Repeat the data exactly, please; no pictures belong in the copy.

☆ ☆ ☆ ☆

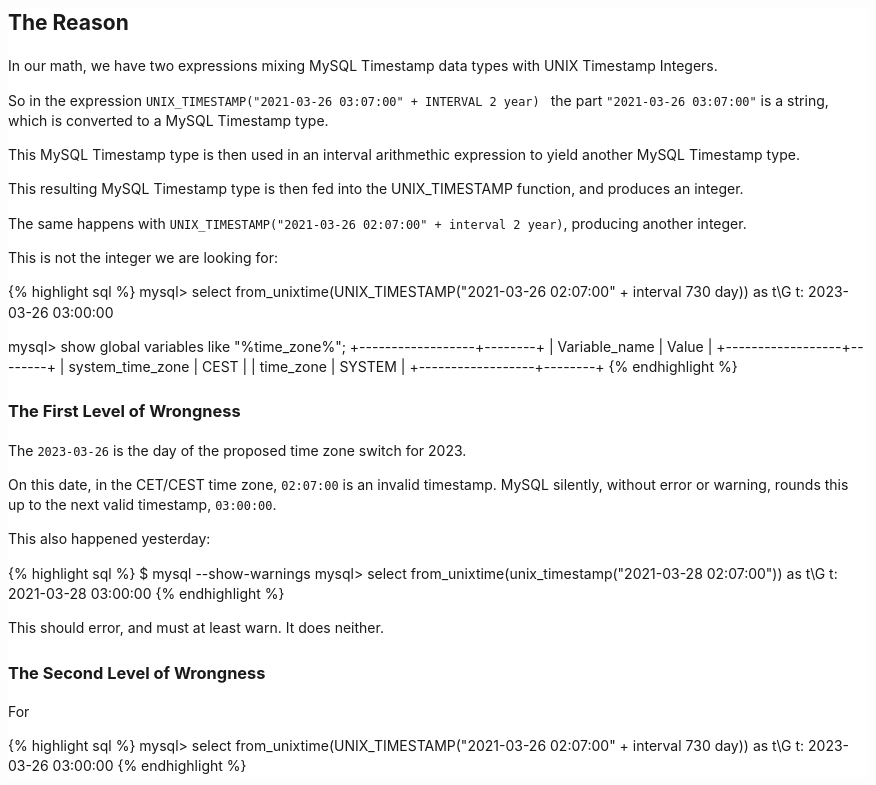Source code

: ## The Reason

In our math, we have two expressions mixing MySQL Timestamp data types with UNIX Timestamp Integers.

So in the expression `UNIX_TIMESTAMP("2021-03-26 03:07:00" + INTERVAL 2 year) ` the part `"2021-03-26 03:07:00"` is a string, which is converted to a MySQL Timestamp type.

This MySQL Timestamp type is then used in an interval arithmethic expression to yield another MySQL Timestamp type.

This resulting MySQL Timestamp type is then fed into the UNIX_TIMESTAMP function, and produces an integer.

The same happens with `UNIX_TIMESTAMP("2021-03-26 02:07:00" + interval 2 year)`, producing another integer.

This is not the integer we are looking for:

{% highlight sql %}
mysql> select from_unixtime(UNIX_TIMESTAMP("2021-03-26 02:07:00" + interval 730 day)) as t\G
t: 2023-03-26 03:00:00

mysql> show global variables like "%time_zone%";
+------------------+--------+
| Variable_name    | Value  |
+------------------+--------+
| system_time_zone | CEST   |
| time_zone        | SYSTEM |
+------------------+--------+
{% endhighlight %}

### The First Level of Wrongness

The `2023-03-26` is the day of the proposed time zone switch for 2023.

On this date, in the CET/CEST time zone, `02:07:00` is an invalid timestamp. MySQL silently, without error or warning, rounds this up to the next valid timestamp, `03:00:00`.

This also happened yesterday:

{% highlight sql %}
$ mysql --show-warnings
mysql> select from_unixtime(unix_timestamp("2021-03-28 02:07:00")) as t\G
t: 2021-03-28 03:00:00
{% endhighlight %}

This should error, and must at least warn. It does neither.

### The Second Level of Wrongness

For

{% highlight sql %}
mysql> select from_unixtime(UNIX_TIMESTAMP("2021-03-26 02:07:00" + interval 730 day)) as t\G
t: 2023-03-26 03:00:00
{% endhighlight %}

☆ ☆ ☆ ☆

• _Finished task_:
Source code

: ## The Reason

In our math, we have two expressions mixing MySQL Timestamp data types with UNIX Timestamp Integers.

So in the expression `UNIX_TIMESTAMP("2021-03-26 03:07:00" + INTERVAL 2 year) ` the part `"2021-03-26 03:07:00"` is a string, which is converted to a MySQL Timestamp type.

This MySQL Timestamp type is then used in an interval arithmethic expression to yield another MySQL Timestamp type.

This resulting MySQL Timestamp type is then fed into the UNIX_TIMESTAMP function, and produces an integer.

The same happens with `UNIX_TIMESTAMP("2021-03-26 02:07:00" + interval 2 year)`, producing another integer.

This is not the integer we are looking for:

{% highlight sql %}
mysql> select from_unixtime(UNIX_TIMESTAMP("2021-03-26 02:07:00" + interval 730 day)) as t\G
t: 2023-03-26 03:00:00

mysql> show global variables like "%time_zone%";
+------------------+--------+
| Variable_name    | Value  |
+------------------+--------+
| system_time_zone | CEST   |
| time_zone        | SYSTEM |
+------------------+--------+
{% endhighlight %}

### The First Level of Wrongness

The `2023-03-26` is the day of the proposed time zone switch for 2023.

On this date, in the CET/CEST time zone, `02:07:00` is an invalid timestamp. MySQL silently, without error or warning, rounds this up to the next valid timestamp, `03:00:00`.

This also happened yesterday:

{% highlight sql %}
$ mysql --show-warnings
mysql> select from_unixtime(unix_timestamp("2021-03-28 02:07:00")) as t\G
t: 2021-03-28 03:00:00
{% endhighlight %}

This should error, and must at least warn. It does neither.

### The Second Level of Wrongness

For

{% highlight sql %}
mysql> select from_unixtime(UNIX_TIMESTAMP("2021-03-26 02:07:00" + interval 730 day)) as t\G
t: 2023-03-26 03:00:00
{% endhighlight %}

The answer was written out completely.